Monday, February 22, 2010

I WANT TO DESTROY THE WHOLE WORLD

God you didn't give me a normal child. Did I complain you ever? Then why did you make her go through so much pain.I hate other children. I dont believe in you anymore.Now I know who cares for me really. Sushmitha used to adore her father. he seems to have no time for her. He is busy in pooja's and he tells it is done for her sake only.Anil seems emotional but he is also busy. My mom also didn't want Sushmitha. But there I was wrong. I went to Mangalore today . I went at 2PM .and came back within 5pm. Now physio Shruthi comes for physio. She gives hot and cold water for stimulation. She makes her sit unaided. With minimal support to head and shoulders so that she aquires shoulder control. She has a bit of swaloowing. So she gives sugar water for taste.Anitha feels this all is going very far in the sense this all is too much for her. so Anitha tells I am selfish so I want her to get well for my sake. But it may not be the same with her. May be she does not want to talk or walk. She might be too tired.So anitha tells her now what is more important is her comfort. Yeah I admit I am selfish. I waznt her. But I want her comfort too. help me maintain balance of both.

Wednesday, February 10, 2010

DOES SHE HAVE LANGUAGE COMPREHENSION?

I had 2 nurses to look after Sushmitha. Now both are leaving the job permanently. My brother in laws son got married. Sushmitha would have enjoyed the family function. She likes being in stage.How she liked the dancing onschoolday. I sometimes feel she can understand somethings. Like when Anitha told to look at your mom she she shifted her gaze towards me.We were in hospital on 6th. So when i asked we will go home she said ha. when coming back from ambulance I asked her should I hold you tightly she nodded her up and down as if she wants to say yes. Today mom told her i want u and nobody else she again told ha.

Friday, February 5, 2010

whether in coma stage it is advisalble to move in wheel chair

Day after tomorrow is my brother in law's son's wedding. World looks so boring without you. I don't want to go anywhere specially for the functions. I cannot die I cannot live.My husband is so busy that he cannot share his pain with me.She would have surely enjoyed the wedding.She would have been so happy.I would have surely brought her a nice drees, she would have certainly looked very beautiful. The physio works very hard. Surely the pressure is more with Sushmitha. I get afraid. like in coma stage whether it is advisable to move her in wheel chair without neck control.whether

Wednesday, February 3, 2010

I want to thank all doctors of Sushmitha

sometimes i feel nobody understands me except for Anitha my sister and her doctors Dr Pushpa Kini and Dr Muralidhar Pai.
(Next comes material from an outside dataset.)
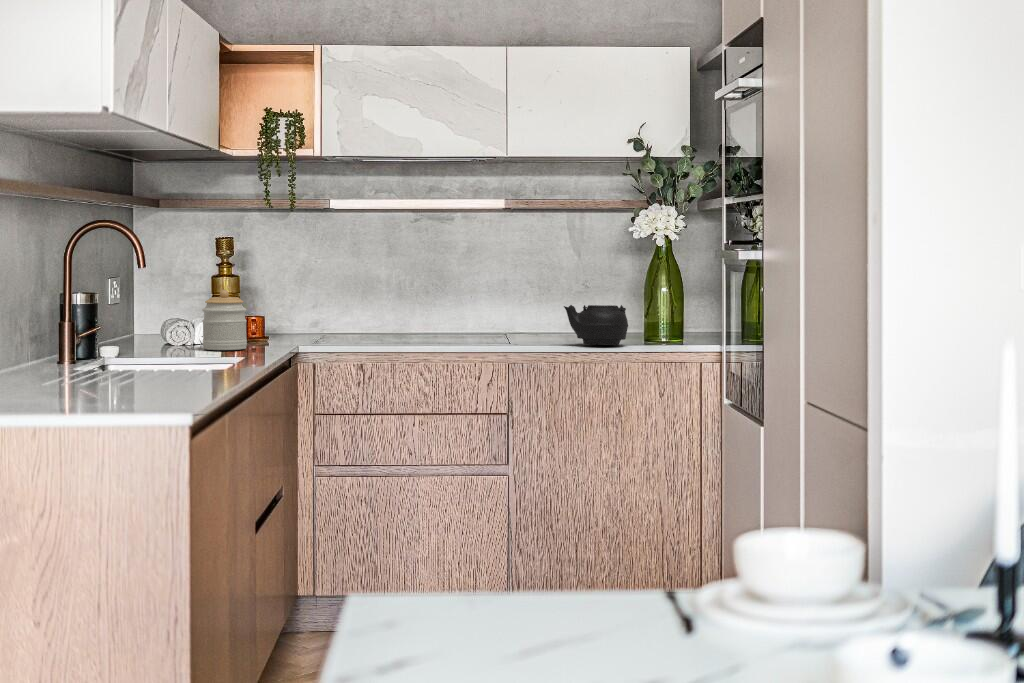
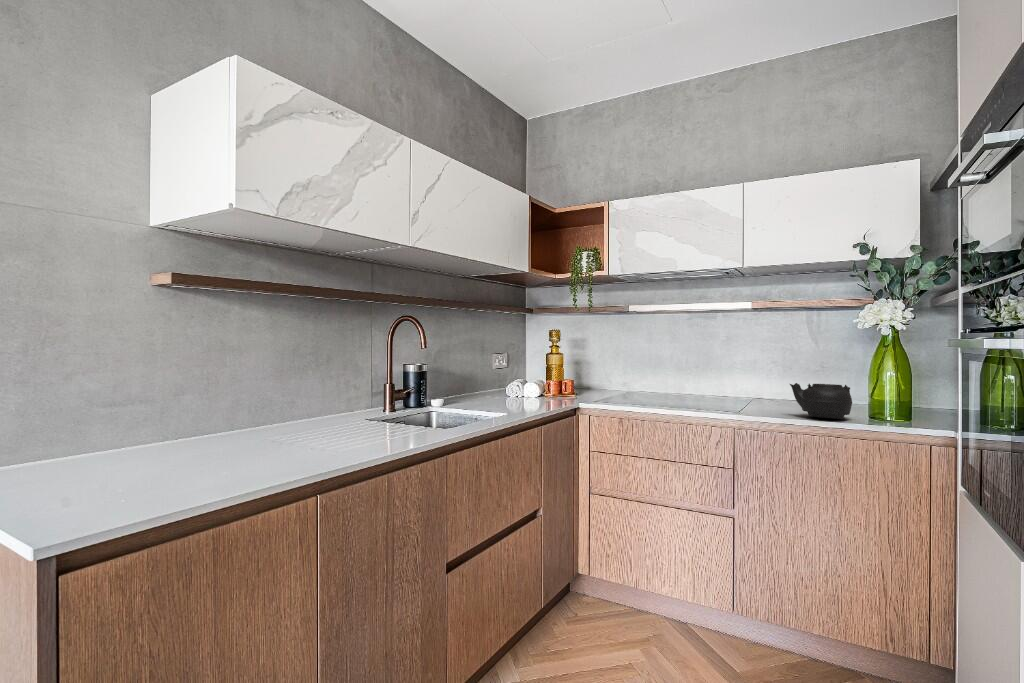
jar: present [202,290,247,350] -> none [516,364,545,405]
In the middle I had a breast cyst and there again doctors are nice. Why cant you be nice too o god?
why god? I never complained to you when you never gave me a normal child. she used to have fits regularly.In school she had difficulties in studing and writing. But each day she got better and I thought it was because I worked for special children without any selfishness on my part.I thougt if I am good I will get all the good things in life. but now you pushed her to coma stage and I will never forgive for this. You come in front of me.I am not asking for boon but I want to slap you for what you did to my child. But atleast you gave me financial support and thanks for thatWhy
The physiotherapist is good . She is minimally concious now.but i know i cannot hope much. At the same time i should give up either. I want her to say amma once.My husband has altered the house according to vasthu. but that wiill not bring my baby back.